Jennifer Mabey and Dr. Scott Steffensen, Department of Psychology

The aim of my ORCA grant was to better under the addictive pathway of ethanol (EtOH) in the ventral tegmental area (VTA) of the brain. The VTA contains several neuron types that release different neurotransmitters, but the type I experimented with was γ-Aminobutyric acid (GABA), which is the primary inhibitory neurotransmitter in the brain. GABA neurons regulate dopamine (DA) neurons in the VTA by inhibiting DA release but when the GABA neurons are inhibited, DA neurons are hyperexcitable and therefore have an increased DA release in the VTA. I originally sought out to see if nicotinic acetylcholine receptors (nAChRs) present on GABA neurons in the VTA is where EtOH is known to act (Davis and de Fiebre). Specifically I suspected that the nAChR subunit α-7, may be the leading mechanism of action of EtOH in the VTA. From previous experimentation in Dr. Steffensen’s lab, it was found that GABA neurons in the VTA are experiencing plasticity – changes in neuronal behavior – when exposed to only one injection of EtOH. I hypothesized that plasticity occurring in VTA GABA neurons could be blocked by the α-7 nicotinic antagonist methyllycaconitine (MLA).

Soon after I began to collect data, my mentor received an offer to collaborate with researchers from the University of Toronto on an addiction project regarding the VTA GABA neurons’ effect on opiate motivation. Because I had to yet to gain significant data that could have supported my hypothesis, my project was put on hold. Instead, I will report the results of the new project I worked on.

The dogma in the opiate addiction field is that mu-opioid receptors (MORs) located on VTA GABA neurons are activated by opioids leading to disinhibition of DA neural activity and release in the NAcc. A corresponding switch is observed in VTA GABA receptor subunit A (GABAAR) on VTA GABA neurons, which change from mediating hyperpolarization to mediating depolarization.

Chronic exposure to opiates increases BDNF levels in the VTA. The researchers at the University of Toronto found that brain-derived neurotrophic factor (BDNF) produces an opiate- dependent state and mediates the switch in GABAAR function in VTA GABA neurons. For example, the typical inhibition of VTA GABA neuron firing by the GABAA agonist muscimol is reversed by prior treatment with BDNF.

Using this knowledge from previous experiments, we hypothesized that knocking out BDNF tyrosine receptor kinase B (TrkB) receptors with TrkB small interfering RNA (siRNA) in the VTA will block opiate dependence and restore the inhibitory effects of the GABAA R agonist muscimol on VTA GABA neuron firing rate. siRNA acts by interfering the expression of specific genes, in this case the BDNF TrkB receptors (Vargas-Perez H et al.).

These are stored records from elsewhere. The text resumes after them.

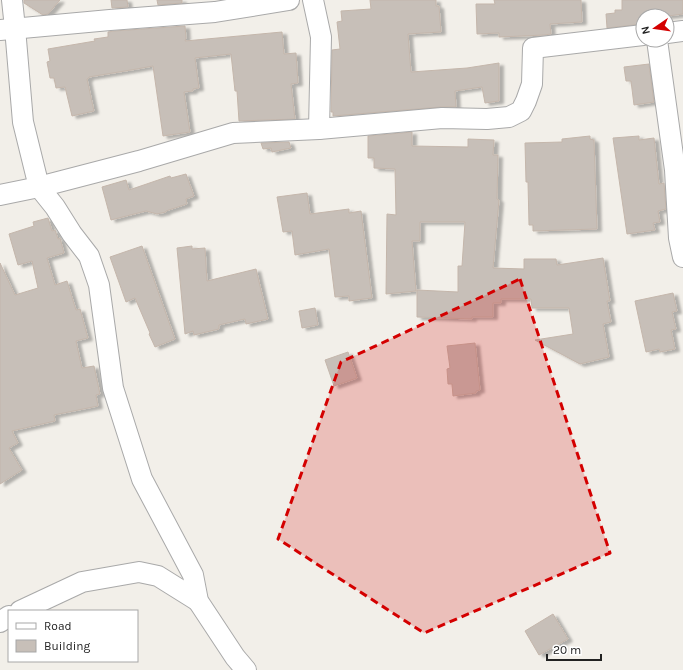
<svg xmlns="http://www.w3.org/2000/svg" width="683" height="670" viewBox="0 0 683 670" font-family="Karla,sans-serif">
  <defs>
    <filter id="shadow"><feDropShadow dx="4.5" dy="2.5" stdDeviation="1" flood-color="#0004"/></filter>
  </defs>
  <rect width="100%" height="100%" fill="#f2efe9"/>
  <g fill="#c7bfb8" stroke="#c4b6ab" filter="url(#shadow)">
    <polygon points="24,0 60,0 48,14 43,15 24,3"/>
    <polygon points="111,0 127,0 128,7 112,8"/>
    <polygon points="157,0 182,0 182,3 158,5"/>
    <polygon points="370,0 436,0 436,6 439,6 441,32 408,34 411,72 467,68 499,63 499,101 485,103 482,87 455,91 456,107 441,107 333,116 333,112 331,112 332,50 340,49 337,22 342,21 341,11 371,9"/>
    <polygon points="494,0 581,0 582,22 550,24 551,34 544,35 499,37 499,33 477,34 476,4 495,4"/>
    <polygon points="622,0 683,0 683,14 668,16 643,16 643,24 607,28 606,14 615,13 615,10 622,10"/>
    <polygon points="185,26 186,38 185,41 282,32 284,54 296,53 298,83 291,84 295,119 239,121 237,91 235,91 231,54 195,58 199,88 193,89 193,91 184,92 190,132 163,136 153,66 137,69 89,77 89,78 87,79 94,111 72,116 65,87 56,88 54,78 50,78 47,62 50,61 48,49 95,41 94,39 108,37 108,32 114,31"/>
    <polygon points="649,64 654,102 634,105 631,81 626,81 624,67"/>
    <polygon points="412,132 412,146 468,147 468,139 494,140 493,155 498,155 497,199 499,200 493,268 524,269 524,259 556,259 557,265 603,258 610,301 607,301 611,322 603,324 609,357 580,364 535,340 573,334 569,308 532,308 531,299 501,299 501,303 493,303 493,317 472,317 472,319 417,317 417,290 458,292 458,266 462,266 465,222 420,222 420,241 412,241 416,291 386,294 387,214 396,215 395,169 374,168 374,158 368,158 368,136"/>
    <polygon points="590,136 590,139 594,140 597,229 533,231 533,225 529,225 528,182 526,182 525,143 562,142 562,139"/>
    <polygon points="639,136 639,140 654,138 659,184 664,183 666,209 658,211 660,222 653,223 655,230 627,234 613,138"/>
    <polygon points="289,142 291,148 272,152 271,148 263,149 261,143"/>
    <polygon points="186,174 194,196 186,199 187,204 166,211 166,212 157,214 146,211 111,220 102,187 126,180 129,190 170,176 171,178"/>
    <polygon points="307,193 310,214 349,209 349,213 361,211 372,298 349,301 349,296 335,297 329,249 295,255 292,231 283,232 277,197"/>
    <polygon points="48,218 52,231 55,230 58,239 60,238 64,253 47,258 55,285 67,281 76,310 80,309 88,338 76,341 82,368 94,366 100,394 96,395 98,406 54,415 55,421 12,431 18,443 9,448 22,470 0,484 0,263 15,295 38,288 32,261 18,265 9,234 34,226 33,222"/>
    <polygon points="142,246 175,339 155,347 149,334 150,333 135,298 126,302 110,257"/>
    <polygon points="192,246 192,249 205,248 207,281 256,269 268,319 246,324 245,319 219,325 219,329 194,335 193,331 185,334 177,248"/>
    <polygon points="673,293 677,311 672,312 676,329 671,330 675,349 660,352 659,349 646,352 635,301"/>
    <polygon points="315,308 318,325 302,328 299,311"/>
    <polygon points="475,343 480,390 476,391 476,393 453,396 452,384 448,384 447,369 450,368 447,346"/>
    <polygon points="348,352 357,378 334,386 325,360"/>
    <polygon points="553,614 568,639 539,655 525,631"/>
  </g>
  <g fill="none" stroke-linecap="round" stroke-linejoin="round">
    <g stroke="#a9a9a9" stroke-width="22">
      <g id="street">
        <polyline points="12,0 15,28 23,122 39,187 55,207 72,234 89,256 99,285 113,388 142,479 193,575 198,601 235,657 246,670"/>
        <polyline points="313,0 321,37 319,129"/>
        <polyline points="0,30 110,20 215,12 289,0"/>
        <polyline points="667,33 683,31"/>
        <polyline points="657,40 675,170 679,238 683,257"/>
        <polyline points="0,195 39,187 139,161 233,133 319,129 442,118 487,119 509,117 521,111 526,101 532,84 533,48 643,35"/>
        <polyline points="20,611 82,582 139,572 158,576 198,601"/>
        <polyline points="0,622 9,616"/>
      </g>
    </g>
    <use href="#street" stroke="#fff" stroke-width="20"/>
  </g>
  <path fill="#d40000" fill-opacity="0.2" stroke="#d40000" stroke-width="3" stroke-dasharray="8 5" stroke-linejoin="round" d="M520,279L610,553L424,633L278,539L341,362Z"/>
  <rect x="8" y="610" width="130" height="52" fill="#ffffff" stroke="#a7a7a7"/>
  <rect x="16" y="623" width="20" height="6" fill="#ffffff" stroke="#a7a7a7"/>
  <text x="44" y="630" font-size="12" fill="#222222">Road</text>
  <rect x="16" y="640" width="20" height="12" fill="#c7bfb8" stroke="#a7a7a7"/>
  <text x="44" y="650" font-size="12" fill="#222222">Building</text>
  <g transform="translate(655 28) rotate(257)"><circle r="19" fill="#ffffff" stroke="#a7a7a7"/>
  <path d="M0-3L7 15L0 10L-7 15Z" fill="#d40000"/>
  <text y="-6" font-size="11" font-weight="bold" text-anchor="middle" fill="#222222">N</text>
  </g>
  <path d="M547 654v6h54v-6" fill="none" stroke="#222222" stroke-width="2"/>
  <text x="553" y="654" font-size="12" fill="#222222" stroke="#ffffff" stroke-width="3" paint-order="stroke">20 m</text>
</svg>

To test this, I performed experiments using cell-attached patch clamp electrophysiology, where I recorded spontaneous GABA firing activity in drug free control mice (naïve), opiate dependent mice, and mice injected with siRNA that knocked out BDNF TrkB receptors. Neurons were voltage-clamped at 0 mV throughout the experiment. First, a stable baseline recording of firing activity was obtained for 5 min. Then 10nM muscimol was applied to the bath for 5 min. The muscimol concentration in the bath was increased to 100nM for another 5 min, followed by a final increase to 1μM muscimol. This was done to find the dosage that muscimol had the greatest effect on neuronal firing rate. 100nM muscimol was found to be the best. The results for GABA firing rate for naïve, opiate dependent, and siRNA injected mice with 100nM muscimol are shown in Figure 1.

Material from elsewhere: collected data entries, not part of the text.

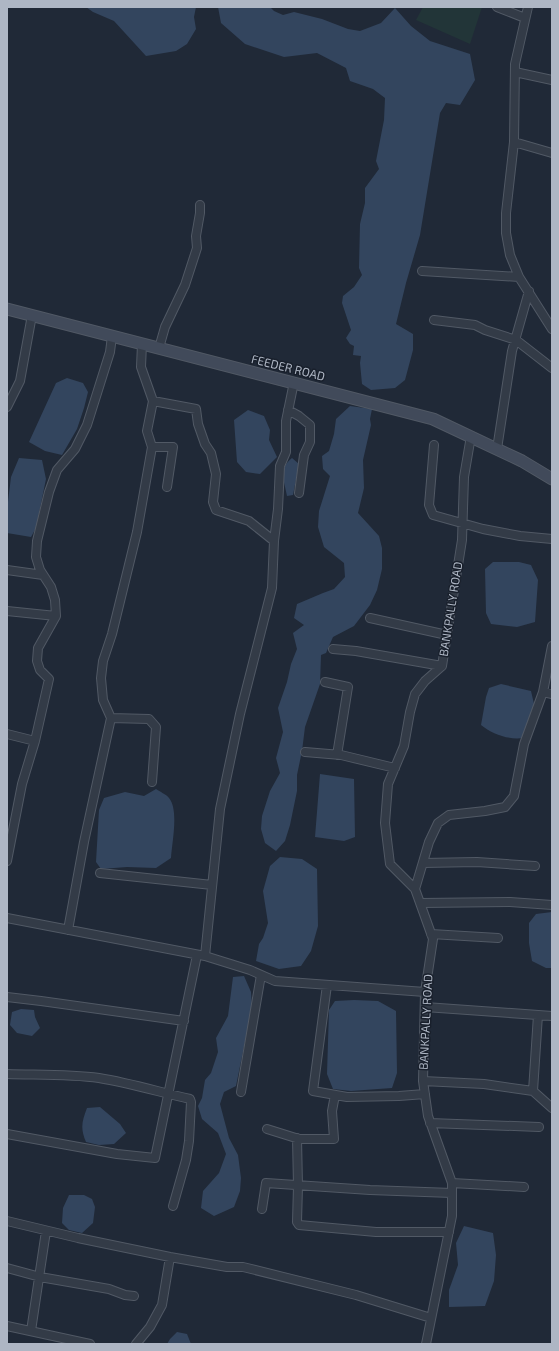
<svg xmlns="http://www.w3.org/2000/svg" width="559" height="1351" viewBox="0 0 559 1351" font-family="'Exo 2',sans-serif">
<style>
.green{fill:#223538}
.water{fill:#33455e}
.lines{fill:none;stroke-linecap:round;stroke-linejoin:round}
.street-casing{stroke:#515965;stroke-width:10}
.secondary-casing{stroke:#515965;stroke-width:13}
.street{stroke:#333b47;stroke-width:8}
.secondary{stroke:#414a5a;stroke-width:11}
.labels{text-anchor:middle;stroke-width:3;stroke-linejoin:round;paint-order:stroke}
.street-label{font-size:12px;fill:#aeb6c4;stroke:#19202c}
</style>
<rect width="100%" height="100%" fill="#202937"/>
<!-- green -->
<path class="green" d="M423,7H482L470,44L416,20Z"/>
<!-- water -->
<path class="water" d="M86,7H196L194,17L196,29L187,44L176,51L146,56L114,21L93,12Z
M218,7H270L274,11L283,15L294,12L322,19L348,29L360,31L381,23L395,8L411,26L430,41L470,54L475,80L460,105L446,103L440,113L420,235L406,283L396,324L413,334V350L405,380L395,388L371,390L362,384L360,363L361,356L353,355L354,346L350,344L346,338L351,330L342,303L343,296L354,287L362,275L359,268L360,224L365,203V188L379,169L376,161L384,120L385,98L373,89L350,81L346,68L317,53L284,57L245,44L221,23Z
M67,378L83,383L88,392L84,408L77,429L62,455L45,451L29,442L56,383Z
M350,406L372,409L370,419L371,425L363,460L364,488L358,513L379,536L382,548V569L377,590L370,605L354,626L333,637L326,653L321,655L320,684L305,727L302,751L297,775V791L290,825L285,841L276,851L265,843L261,829L262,816L270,791L280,773L276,758L283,732L278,708L287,682L291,664L297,649L293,633L304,625L294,618L297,604L323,593L334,589L345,577L344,563L324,547L318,527L319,511L330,476L323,469L322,456L329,451L334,434L336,419Z
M248,410L264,416L270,430L269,440L277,457L260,474L246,472L237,462L234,420Z
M19,458L42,460L46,479L36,528L31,537L7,533V510L11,477Z
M292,458L299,464L293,495L287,496C284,480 278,469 292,458Z
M493,562H519L531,565L538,580L535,622L517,627L491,624L486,613L485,569Z
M501,684L531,691L534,704L523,738C508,740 492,734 481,725L486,697L489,688Z
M320,774L354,779L355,837L344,841L315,837Z
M156,789C160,792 166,794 169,798C179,810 172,842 171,858L156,868L127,867L101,869L96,862L99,810L104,798L125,792L144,796Z
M280,857L302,859L317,869L318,926L311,951L301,966L279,969L256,961L259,944L263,938L268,923L263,891L270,866Z
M552,912V968H546L532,961L529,943V923L536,914Z
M244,976L251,992L252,1007L236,1086L224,1092L220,1104L229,1138L238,1155L241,1178L240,1191L234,1207L214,1216L201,1208L203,1191L219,1173L226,1154L218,1133L202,1119L198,1106L202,1098L205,1080L211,1073L218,1052L216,1038L228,1016L233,977Z
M354,1000L378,1001L396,1011L397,1073L392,1088L351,1091L333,1089L327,1074L329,1010L335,1001Z
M21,1009L34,1010L35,1017L40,1028L32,1036L17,1033L10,1025L12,1012Z
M100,1107L120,1124L126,1133L114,1144L99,1145L86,1142C80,1128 82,1121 87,1108Z
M69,1195H84L92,1199L95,1207L93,1223L82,1233L69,1230L62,1223L63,1208Z
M464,1226L493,1233L496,1255L494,1281L485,1306L449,1307V1290L458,1265L456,1243Z
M177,1332L187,1334L191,1344H167L170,1339Z"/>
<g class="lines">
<!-- street casing -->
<g class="street-casing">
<path id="street" d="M497,7L525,18
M528,7L515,64L514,142L506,213V233L510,255L519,277L552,329
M515,72L552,80
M514,142L552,153
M422,271L519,277
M434,320L475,325L485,330L516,340L552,368
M159,348L165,327L185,285L197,248L196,236L200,213V205
M153,401L196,409L198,424L205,444L211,453L216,474L213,502L216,510L249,521L274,541
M7,407L20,381L32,315
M288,410L299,416L310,425V442L304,455L299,493
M434,445L429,505L433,515L483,529L520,536L552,539
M152,447H173L167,487
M497,449L512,351L529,291
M7,570L43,575
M7,611L56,616
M370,618L447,635
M333,649L356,651L442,666
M325,682L348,687L337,755
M543,692L552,694
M111,718L103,700L101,678L103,661L112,634L137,532L152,447L147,431L153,401L141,367L142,344
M7,734L35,741
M305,752L341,755L395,768
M7,861L22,784L35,741L49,679L40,670L37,661L38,648L56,616L55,600L51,587L40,570L36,557L37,541L49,492L57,470L75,449L87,425L110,352L112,336
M423,863L477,862L535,866
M100,873L212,885
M415,889L429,842L438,823L449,815L485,811L505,807L514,796L524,744L543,692L552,646
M421,903L510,902L552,905
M7,918L205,956L250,970L275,981L425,992
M68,930L84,842L111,718L149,719L156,727L152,782
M431,934L498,938
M205,956L220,809L240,714L272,588L274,541L278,509L280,466L286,452V421L294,382
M327,985L313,1091L347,1097L399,1096L425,1094
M7,997L41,1001L184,1021
M425,1007L552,1016
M538,1015L533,1091L552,1108
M7,1074C37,1075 70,1074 99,1078C130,1083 159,1092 190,1099L191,1102L189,1141L186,1160L173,1206
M423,1081L484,1084L533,1091
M241,1092L261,975
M430,1123L539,1127
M267,1129L299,1139H334L332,1111L335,1095
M7,1134L117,1154L155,1158L197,955
M297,1138L298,1186L297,1222L299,1225L376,1232H449
M452,1183L524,1187
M262,1209L266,1183L370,1190L452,1193
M7,1221L78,1238L170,1257L227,1267H243L356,1295L431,1318
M7,1268L40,1277L109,1289L125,1295L134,1296
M7,1326L90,1344
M31,1331L46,1231
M136,1344L150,1327L162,1305L170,1257
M426,1344L452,1216V1183L428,1116L423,1081L425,992L433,939L415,889L390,864L385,823L388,784L404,746L410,712L415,694L425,681L442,666L462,540L464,477L471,436"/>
</g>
<!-- secondary casing -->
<g class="secondary-casing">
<path id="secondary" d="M7,309L433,419L522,461L552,479"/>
</g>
<!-- street -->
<use href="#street" class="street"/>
<!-- secondary -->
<use href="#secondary" class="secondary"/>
</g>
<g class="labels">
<!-- street labels -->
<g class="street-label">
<text transform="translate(288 368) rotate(14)" y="4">FEEDER ROAD</text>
<text transform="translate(451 609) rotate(-81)" y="4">BANKPALLY ROAD</text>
<text transform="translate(426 1022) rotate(-87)" y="4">BANKPALLY ROAD</text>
</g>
</g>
<!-- border -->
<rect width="559" height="1351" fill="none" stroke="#aeb6c4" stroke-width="16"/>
</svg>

These results show that muscimol significantly inhibited firing rates in naive and siRNA mice, but not in opiate dependent mice. Depletion of TrkB receptors in the VTA prevents the switch in GABAA R function in VTA GABA neurons by chronic opiate treatment, suggesting that these neurons, which express MORs, are critical adaptive neuronal substrates underlying opiate dependence.

The poster for this ORCA projected was presented at the University of Utah’s Annual Snowbird Symposium in fall of 2012 (Mabey et al.).

References

• Davis TJ, & de Fiebre CM. Alcohol’s actions on neuronal nicotinic acetylcholine receptors. Alcohol Res Health. 2006; 29(3):179-85.
• Vargas-Perez H, Ting-A-Kee R, Walton CH, Hansen DM, Razavi R, Clarke L,
• Bufalino M, Allison DW, Steffensen SC, van der Kooy D. (2009). Ventral tegmental area BDNF induces an opiate-dependent–like reward state in naïve rats. Science. 324(5935):1732-4.
• Mabey JK, Shin SI, White D, Nielson C, Vargas-Perez H, Ting-A-Kee R, Bahi A, van der Kooy D, Steffensen SC. Ventral tegmental area GABAergic activity underlies opiate motivation. Poster presented at University of Utah Snowbird Symposium Fall 2012. 2012, Nov 2-3; Snowbird, Utah.